## ASSIGNED TASK
Copy out all of the data word for word. Omit every picture.
☆ ☆ ☆ ☆ ☆ ☆ ☆
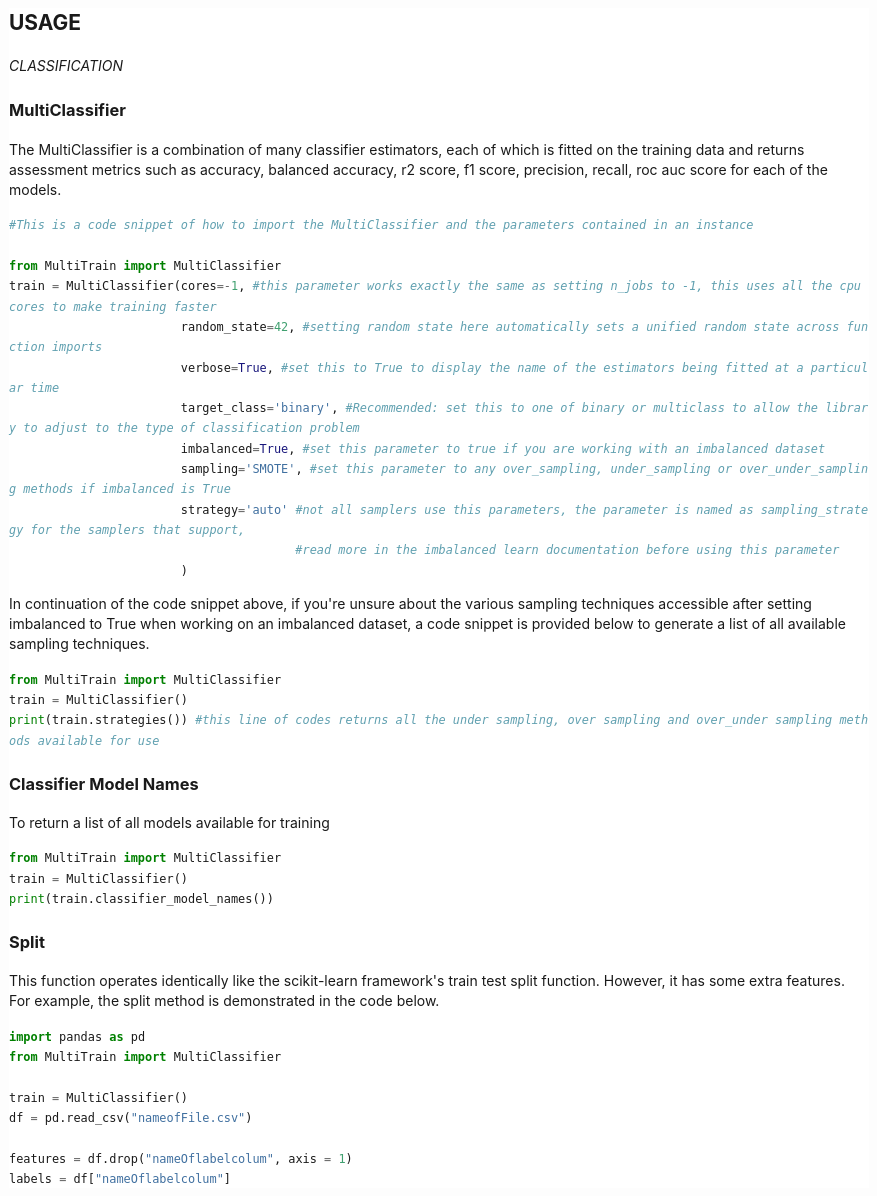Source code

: ## USAGE
*CLASSIFICATION*

### MultiClassifier
The MultiClassifier is a combination of many classifier estimators, each of which is fitted on the training data and returns assessment metrics such as accuracy, balanced accuracy, r2 score, 
f1 score, precision, recall, roc auc score for each of the models.
```python
#This is a code snippet of how to import the MultiClassifier and the parameters contained in an instance

from MultiTrain import MultiClassifier
train = MultiClassifier(cores=-1, #this parameter works exactly the same as setting n_jobs to -1, this uses all the cpu cores to make training faster
                        random_state=42, #setting random state here automatically sets a unified random state across function imports
                        verbose=True, #set this to True to display the name of the estimators being fitted at a particular time
                        target_class='binary', #Recommended: set this to one of binary or multiclass to allow the library to adjust to the type of classification problem
                        imbalanced=True, #set this parameter to true if you are working with an imbalanced dataset
                        sampling='SMOTE', #set this parameter to any over_sampling, under_sampling or over_under_sampling methods if imbalanced is True
                        strategy='auto' #not all samplers use this parameters, the parameter is named as sampling_strategy for the samplers that support,
                                        #read more in the imbalanced learn documentation before using this parameter
                        )
```
In continuation of the code snippet above, if you're unsure about the various sampling techniques accessible after setting imbalanced to True when working on an imbalanced dataset, 
a code snippet is provided below to generate a list of all available sampling techniques.

```python
from MultiTrain import MultiClassifier
train = MultiClassifier()
print(train.strategies()) #this line of codes returns all the under sampling, over sampling and over_under sampling methods available for use
```

### Classifier Model Names
To return a list of all models available for training
```python
from MultiTrain import MultiClassifier
train = MultiClassifier()
print(train.classifier_model_names())

```
### Split
This function operates identically like the scikit-learn framework's train test split function.
However, it has some extra features.
For example, the split method is demonstrated in the code below.
```python
import pandas as pd
from MultiTrain import MultiClassifier

train = MultiClassifier()
df = pd.read_csv("nameofFile.csv")

features = df.drop("nameOflabelcolum", axis = 1)
labels = df["nameOflabelcolum"]

```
☆ ☆ ☆ ☆ ☆ ☆ ☆
## SOLUTION BELOW
Source code

: ## USAGE
*CLASSIFICATION*

### MultiClassifier
The MultiClassifier is a combination of many classifier estimators, each of which is fitted on the training data and returns assessment metrics such as accuracy, balanced accuracy, r2 score, 
f1 score, precision, recall, roc auc score for each of the models.
```python
#This is a code snippet of how to import the MultiClassifier and the parameters contained in an instance

from MultiTrain import MultiClassifier
train = MultiClassifier(cores=-1, #this parameter works exactly the same as setting n_jobs to -1, this uses all the cpu cores to make training faster
                        random_state=42, #setting random state here automatically sets a unified random state across function imports
                        verbose=True, #set this to True to display the name of the estimators being fitted at a particular time
                        target_class='binary', #Recommended: set this to one of binary or multiclass to allow the library to adjust to the type of classification problem
                        imbalanced=True, #set this parameter to true if you are working with an imbalanced dataset
                        sampling='SMOTE', #set this parameter to any over_sampling, under_sampling or over_under_sampling methods if imbalanced is True
                        strategy='auto' #not all samplers use this parameters, the parameter is named as sampling_strategy for the samplers that support,
                                        #read more in the imbalanced learn documentation before using this parameter
                        )
```
In continuation of the code snippet above, if you're unsure about the various sampling techniques accessible after setting imbalanced to True when working on an imbalanced dataset, 
a code snippet is provided below to generate a list of all available sampling techniques.

```python
from MultiTrain import MultiClassifier
train = MultiClassifier()
print(train.strategies()) #this line of codes returns all the under sampling, over sampling and over_under sampling methods available for use
```

### Classifier Model Names
To return a list of all models available for training
```python
from MultiTrain import MultiClassifier
train = MultiClassifier()
print(train.classifier_model_names())

```
### Split
This function operates identically like the scikit-learn framework's train test split function.
However, it has some extra features.
For example, the split method is demonstrated in the code below.
```python
import pandas as pd
from MultiTrain import MultiClassifier

train = MultiClassifier()
df = pd.read_csv("nameofFile.csv")

features = df.drop("nameOflabelcolum", axis = 1)
labels = df["nameOflabelcolum"]

```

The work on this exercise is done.